Living on a Few Acres Conference Grows

Author: Dana Martin, OSU Small Farms Program

Publish Date: Spring 2011

If numbers tell the story, the 2011 Living on a Few Acres (LOAFA) Conference in Central Oregon was bigger and better than ever. A record attendance of 230 participants enjoyed educational classes, a trade show and lunch at the March 5 event held at the Deschutes County Fairgrounds in Redmond, Oregon.

More than 30 classes were offered, covering a variety of topics in areas of livestock health and production, laws and regulations, small farm business and production, forestry and woodlands, weed and field management, farm equipment, wildlife and food preservation.

Popular topics about season extension and specialty crops packed the classrooms, including Are we limited to a 90 day growing season in Central Oregon?, where Jim Fields of Fields Farm shared tips on farming in challenging conditions. Another well-liked presentation, Raising Poultry the Natural Way, was taught by Dr. James Hermes, OSU Extension poultry specialist, who focused on producing poultry in small flocks. Classes taught by Mylen Bohle, OSU Extension agronomist, attracted people who wanted to learn about pasture management and efficient irrigation strategies while others were interested in learning about honey bees from Matt Plummer of Deschutes Honey Co. Representatives of FoodHub and Locavore shared tips on how to direct market farm products to increase profits. Many classes, such as De-mystifying the Pesticide Label, qualified for core pesticide credits for those needing to be recertified.

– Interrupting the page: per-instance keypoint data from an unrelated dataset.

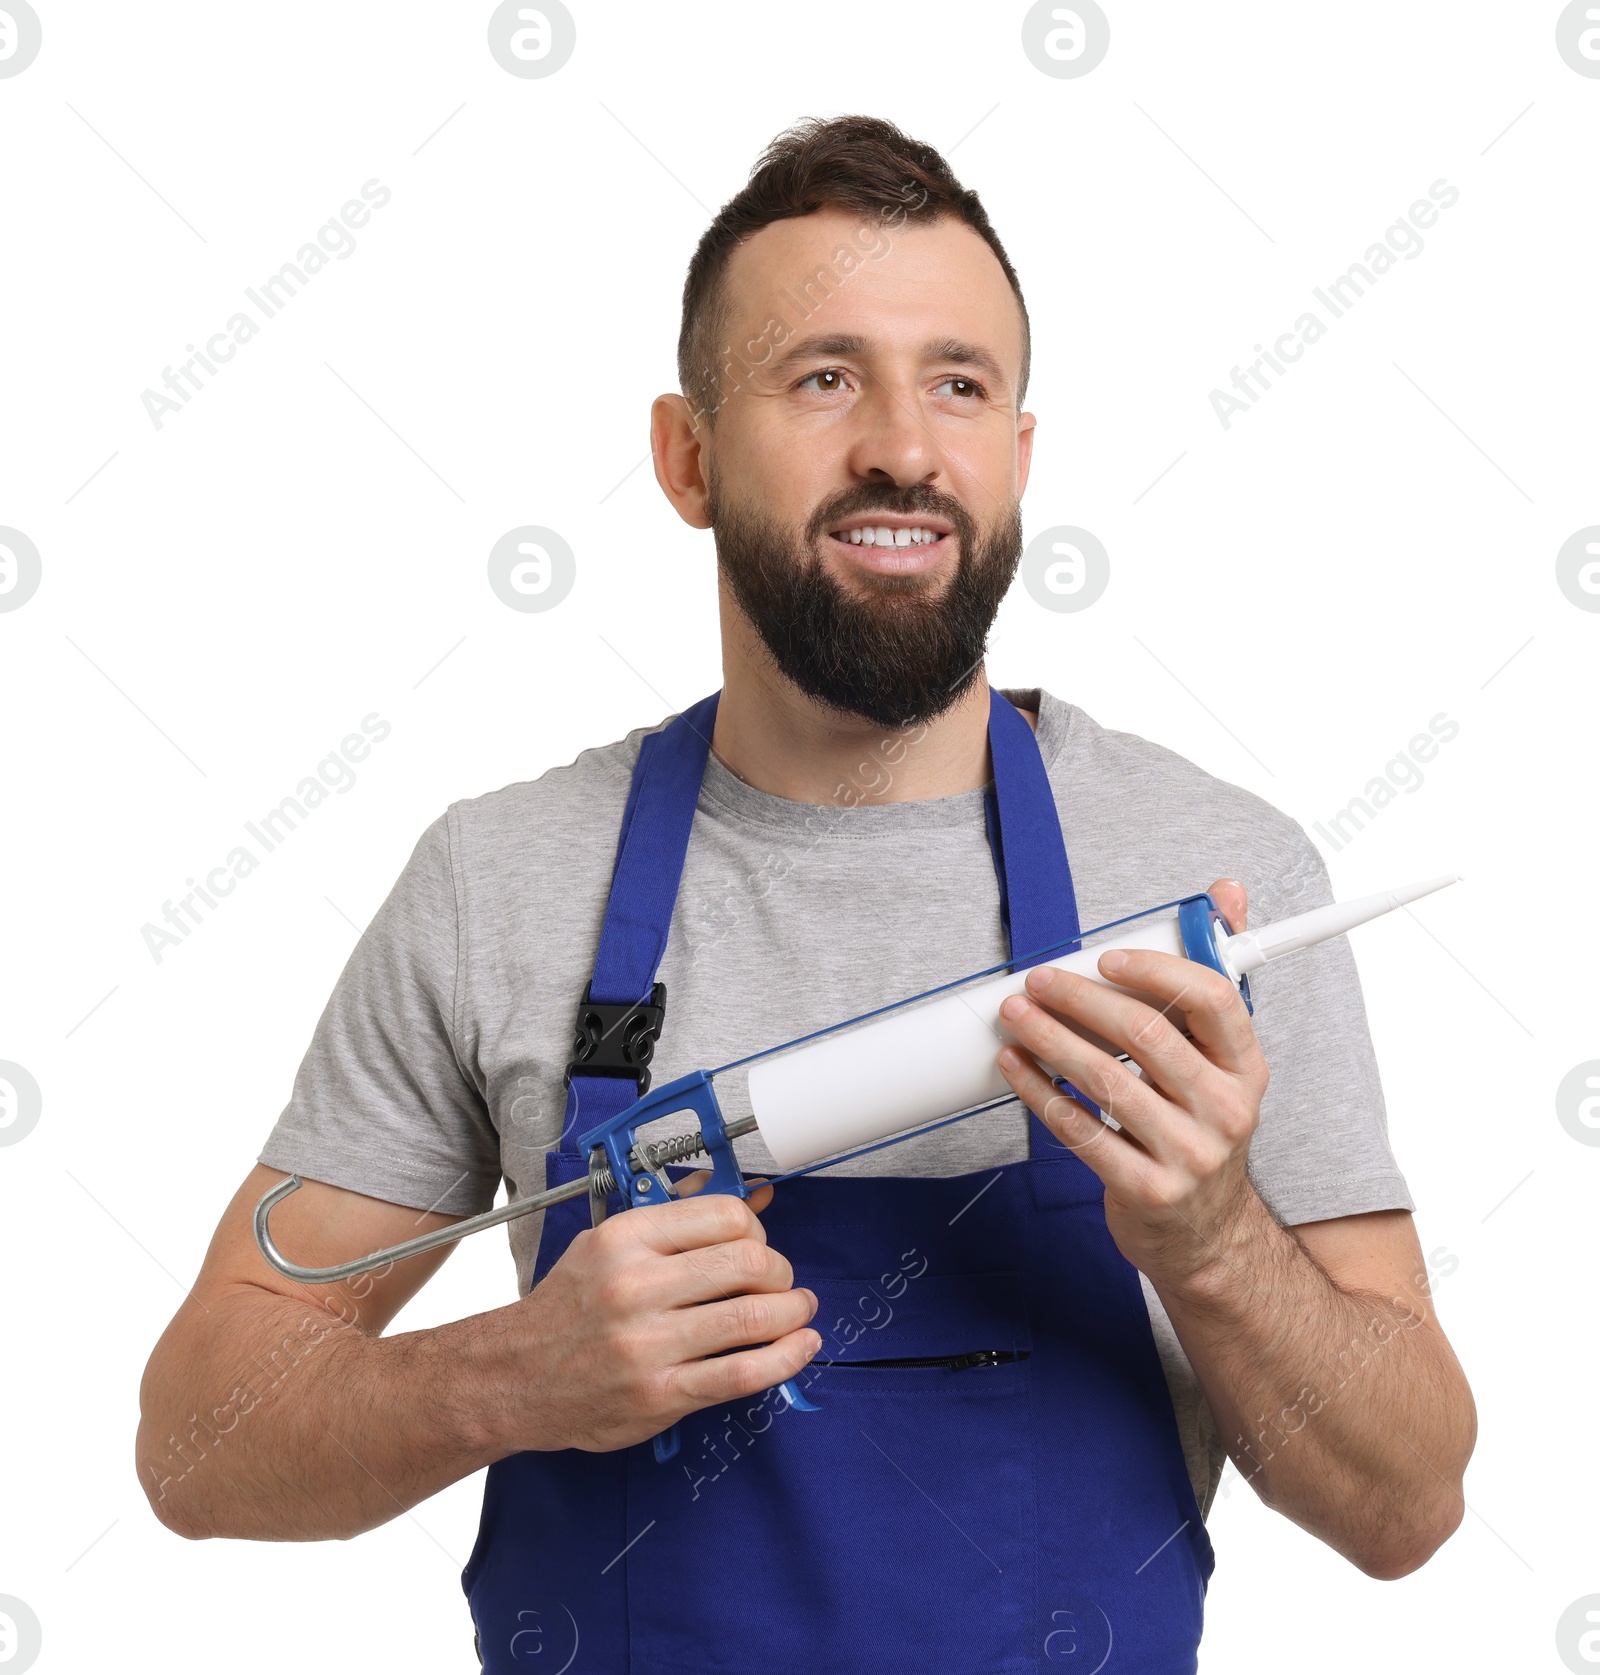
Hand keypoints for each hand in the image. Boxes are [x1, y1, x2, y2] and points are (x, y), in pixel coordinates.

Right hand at [484, 1181, 820, 1453]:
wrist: (515, 1378)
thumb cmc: (567, 1309)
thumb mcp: (608, 1244)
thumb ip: (679, 1217)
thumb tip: (753, 1195)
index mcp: (625, 1239)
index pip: (724, 1214)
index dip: (757, 1226)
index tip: (758, 1241)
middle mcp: (636, 1286)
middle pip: (748, 1260)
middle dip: (780, 1269)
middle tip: (780, 1281)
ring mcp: (649, 1344)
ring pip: (753, 1316)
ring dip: (793, 1311)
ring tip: (798, 1310)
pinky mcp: (661, 1394)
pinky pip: (742, 1374)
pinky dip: (786, 1358)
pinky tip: (801, 1346)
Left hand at [995, 878, 1271, 1286]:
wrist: (1206, 1236)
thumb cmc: (1200, 1128)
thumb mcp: (1223, 1061)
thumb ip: (1213, 978)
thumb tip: (1226, 891)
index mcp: (1247, 1067)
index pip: (1213, 998)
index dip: (1156, 969)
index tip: (1105, 956)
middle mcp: (1226, 1109)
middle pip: (1146, 1034)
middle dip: (1081, 998)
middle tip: (1038, 979)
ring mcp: (1188, 1154)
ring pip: (1106, 1080)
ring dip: (1049, 1039)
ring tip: (1014, 1014)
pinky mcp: (1147, 1190)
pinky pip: (1081, 1132)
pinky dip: (1039, 1093)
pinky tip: (1013, 1068)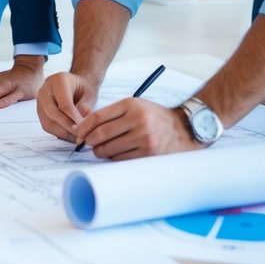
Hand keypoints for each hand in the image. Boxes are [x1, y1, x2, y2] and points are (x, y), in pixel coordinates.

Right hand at [36, 72, 99, 141]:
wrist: (75, 85)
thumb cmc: (83, 89)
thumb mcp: (90, 93)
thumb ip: (86, 106)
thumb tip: (81, 122)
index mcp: (59, 81)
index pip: (65, 104)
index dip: (74, 119)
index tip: (85, 129)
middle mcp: (45, 90)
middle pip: (52, 113)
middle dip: (67, 127)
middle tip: (80, 136)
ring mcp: (40, 100)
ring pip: (47, 121)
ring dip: (63, 132)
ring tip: (76, 138)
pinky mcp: (39, 111)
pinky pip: (46, 125)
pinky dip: (58, 133)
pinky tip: (70, 135)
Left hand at [74, 99, 199, 159]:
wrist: (186, 128)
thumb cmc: (155, 117)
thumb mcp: (136, 105)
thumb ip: (113, 113)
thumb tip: (85, 126)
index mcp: (131, 104)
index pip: (97, 116)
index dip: (83, 127)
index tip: (79, 134)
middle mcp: (137, 119)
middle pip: (100, 134)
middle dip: (89, 141)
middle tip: (86, 144)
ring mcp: (144, 137)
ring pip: (109, 149)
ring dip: (100, 152)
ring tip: (101, 150)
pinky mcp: (149, 153)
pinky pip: (121, 159)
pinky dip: (113, 158)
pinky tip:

People traveled from as far away as Newberg, Milwaukee, The Dalles, Kimberly, and Goldendale, Washington, to join folks from Crook, Deschutes, Jefferson counties. Thanks to key sponsorships from Round Butte Seed Growers and the Deschutes County Farm Bureau, LOAFA participants enjoyed a complimentary lunch while listening to Keynote Speaker, Peter Ballerstedt, PhD. Peter introduced evidence that the fat-is-bad hypothesis was wrong, and that the growing awareness of this can impact small farms in Oregon. As a former OSU Extension forage specialist, Peter has a special interest in local, sustainable food production systems. “This speaker challenged me to think about the way we do things,” said M.G. Brown of La Pine, Oregon.

Important information was learned from the 90 evaluations returned following the event. People gave high ratings for the overall quality of the conference and most indicated that the conference helped to increase or enhance their knowledge of production strategies, animal care and/or land stewardship practices. Eighty seven percent of the respondents indicated that they intend to implement three or more ideas as a result of attending LOAFA classes.

Other interesting facts include:

  • This was the first LOAFA conference for 72% • of those who responded to the survey.
  • Size of acreage: 60 percent of the participants • live on 10 acres or less; 18 percent live on 51 acres or more.
  • 61 percent have lived on their property fewer • than 5 years
  • Age of participants: 11% are 30 years or • younger; 52% are between 31-55; 37% are 55 or older

LOAFA classes were taught by nearly 40 instructors including OSU Extension educators, business and agency professionals and experienced farmers. The LOAFA conference was presented by members of SmART (Small Acreage Resource Team) which include OSU Extension Service, Oregon Department of Agriculture, Deschutes County Soil and Water Conservation District, Wy’East Resource Conservation & Development, Deschutes County and Dancing Cow Farm.